◆ Source data:
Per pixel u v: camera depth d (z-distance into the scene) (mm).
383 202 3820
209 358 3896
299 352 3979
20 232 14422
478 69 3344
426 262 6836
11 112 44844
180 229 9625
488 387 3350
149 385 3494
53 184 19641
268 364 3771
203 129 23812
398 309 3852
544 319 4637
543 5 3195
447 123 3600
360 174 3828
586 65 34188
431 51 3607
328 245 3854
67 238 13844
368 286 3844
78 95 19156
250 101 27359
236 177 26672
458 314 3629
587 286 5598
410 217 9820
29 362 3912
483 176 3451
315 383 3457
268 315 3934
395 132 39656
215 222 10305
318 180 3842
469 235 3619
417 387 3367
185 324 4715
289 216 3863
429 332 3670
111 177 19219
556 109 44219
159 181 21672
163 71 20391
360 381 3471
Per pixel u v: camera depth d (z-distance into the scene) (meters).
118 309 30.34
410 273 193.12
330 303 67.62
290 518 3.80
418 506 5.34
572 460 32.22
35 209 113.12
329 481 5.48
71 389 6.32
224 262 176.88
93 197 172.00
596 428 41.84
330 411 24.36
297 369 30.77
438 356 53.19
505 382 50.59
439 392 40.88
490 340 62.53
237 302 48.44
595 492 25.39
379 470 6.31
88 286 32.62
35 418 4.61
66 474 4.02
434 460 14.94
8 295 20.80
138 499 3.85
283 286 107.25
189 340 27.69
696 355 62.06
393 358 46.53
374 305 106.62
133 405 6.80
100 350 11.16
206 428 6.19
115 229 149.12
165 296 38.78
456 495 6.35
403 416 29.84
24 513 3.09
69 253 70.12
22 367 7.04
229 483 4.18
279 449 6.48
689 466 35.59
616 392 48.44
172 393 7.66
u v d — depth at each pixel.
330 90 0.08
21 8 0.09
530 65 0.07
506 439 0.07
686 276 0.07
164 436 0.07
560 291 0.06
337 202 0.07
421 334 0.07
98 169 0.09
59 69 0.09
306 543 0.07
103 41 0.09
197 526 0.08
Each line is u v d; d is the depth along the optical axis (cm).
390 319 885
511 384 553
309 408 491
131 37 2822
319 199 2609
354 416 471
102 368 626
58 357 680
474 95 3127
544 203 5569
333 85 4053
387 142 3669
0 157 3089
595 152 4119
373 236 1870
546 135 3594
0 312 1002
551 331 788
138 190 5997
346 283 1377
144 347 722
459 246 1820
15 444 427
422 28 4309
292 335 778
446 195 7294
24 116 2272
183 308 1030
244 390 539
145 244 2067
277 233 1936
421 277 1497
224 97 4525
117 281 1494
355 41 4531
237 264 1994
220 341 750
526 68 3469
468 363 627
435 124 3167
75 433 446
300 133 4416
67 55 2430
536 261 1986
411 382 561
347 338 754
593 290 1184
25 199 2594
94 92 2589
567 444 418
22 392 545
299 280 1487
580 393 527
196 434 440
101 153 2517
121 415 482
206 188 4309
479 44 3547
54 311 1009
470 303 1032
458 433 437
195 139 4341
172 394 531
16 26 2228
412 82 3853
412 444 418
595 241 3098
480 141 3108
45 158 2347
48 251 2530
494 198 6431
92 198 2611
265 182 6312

◆ Activity: Taking no liberties, give the material above again in full.

◆ Answer below:
Per pixel u v: camera depth d (z-distance into the scene) (mm).
383 202 3820
209 358 3896
299 352 3979
20 232 14422
478 69 3344
426 262 6836
11 112 44844
180 229 9625
488 387 3350
149 385 3494
53 184 19641
268 364 3771
203 129 23812
398 309 3852
544 319 4637
543 5 3195
447 123 3600
360 174 3828
586 65 34188
431 51 3607
328 245 3854
67 238 13844
368 286 3844
78 95 19156
250 101 27359
236 177 26672
458 314 3629
587 286 5598
410 217 9820
29 362 3912
483 176 3451
315 383 3457
268 315 3934
395 132 39656
215 222 10305
318 180 3842
469 235 3619
417 387 3367
185 324 4715
289 216 3863
429 332 3670
111 177 19219
556 109 44219
159 181 21672
163 71 20391
360 381 3471
Per pixel u v: camera depth d (z-distance into the scene) (meters).
118 309 30.34
410 273 193.12
330 303 67.62
290 518 3.80
418 506 5.34
572 460 32.22
35 209 113.12
329 481 5.48
71 389 6.32
224 262 176.88
93 197 172.00
596 428 41.84
330 411 24.36
297 369 30.77
438 356 53.19
505 382 50.59
439 392 40.88
490 340 62.53
237 302 48.44
595 492 25.39
379 470 6.31
88 286 32.62
35 418 4.61
66 474 4.02
434 460 14.94
8 295 20.80
138 499 3.85
283 286 107.25
189 340 27.69
696 355 62.06
393 358 46.53
374 305 106.62
133 405 6.80
100 350 11.16
206 428 6.19
115 229 149.12
165 296 38.78
456 495 6.35
403 416 29.84
24 513 3.09
69 253 70.12
22 367 7.04
229 483 4.18
279 449 6.48
689 466 35.59
616 392 48.44
172 393 7.66
u v d — depth at each pixel.
330 90 0.08
21 8 0.09
530 65 0.07
506 439 0.07
686 276 0.07
164 436 0.07
560 291 0.06
337 202 0.07
421 334 0.07
98 169 0.09
59 69 0.09
306 543 0.07
103 41 0.09
197 526 0.08
Each line is u v d; d is the depth along the optical axis (cm).
390 319 885
511 384 553
309 408 491
131 37 2822
319 199 2609
354 416 471
102 368 626
58 357 680
474 95 3127
544 203 5569
333 85 4053
387 142 3669
0 157 3089
595 152 4119
373 236 1870
546 135 3594
0 312 1002
551 331 788
138 190 5997
346 283 1377
144 347 722
459 246 1820
15 444 427
422 28 4309
292 335 778
446 195 7294
24 116 2272
183 308 1030
244 390 539
145 244 2067
277 233 1936
421 277 1497
224 97 4525
117 281 1494
355 41 4531
237 264 1994
220 341 750
526 68 3469
468 363 627
435 124 3167
75 433 446
300 133 4416
67 55 2430
536 261 1986
411 382 561
347 338 754
593 290 1184
25 199 2594
94 92 2589
567 444 418
22 392 545
299 280 1487
580 393 527
196 434 440
101 153 2517
121 415 482
206 188 4309
479 44 3547
54 311 1009
470 303 1032
458 433 437
195 139 4341
172 394 531
16 26 2228
412 82 3853
412 444 418
595 241 3098
480 141 3108
45 158 2347
48 251 2530
494 198 6431
92 198 2611
265 182 6312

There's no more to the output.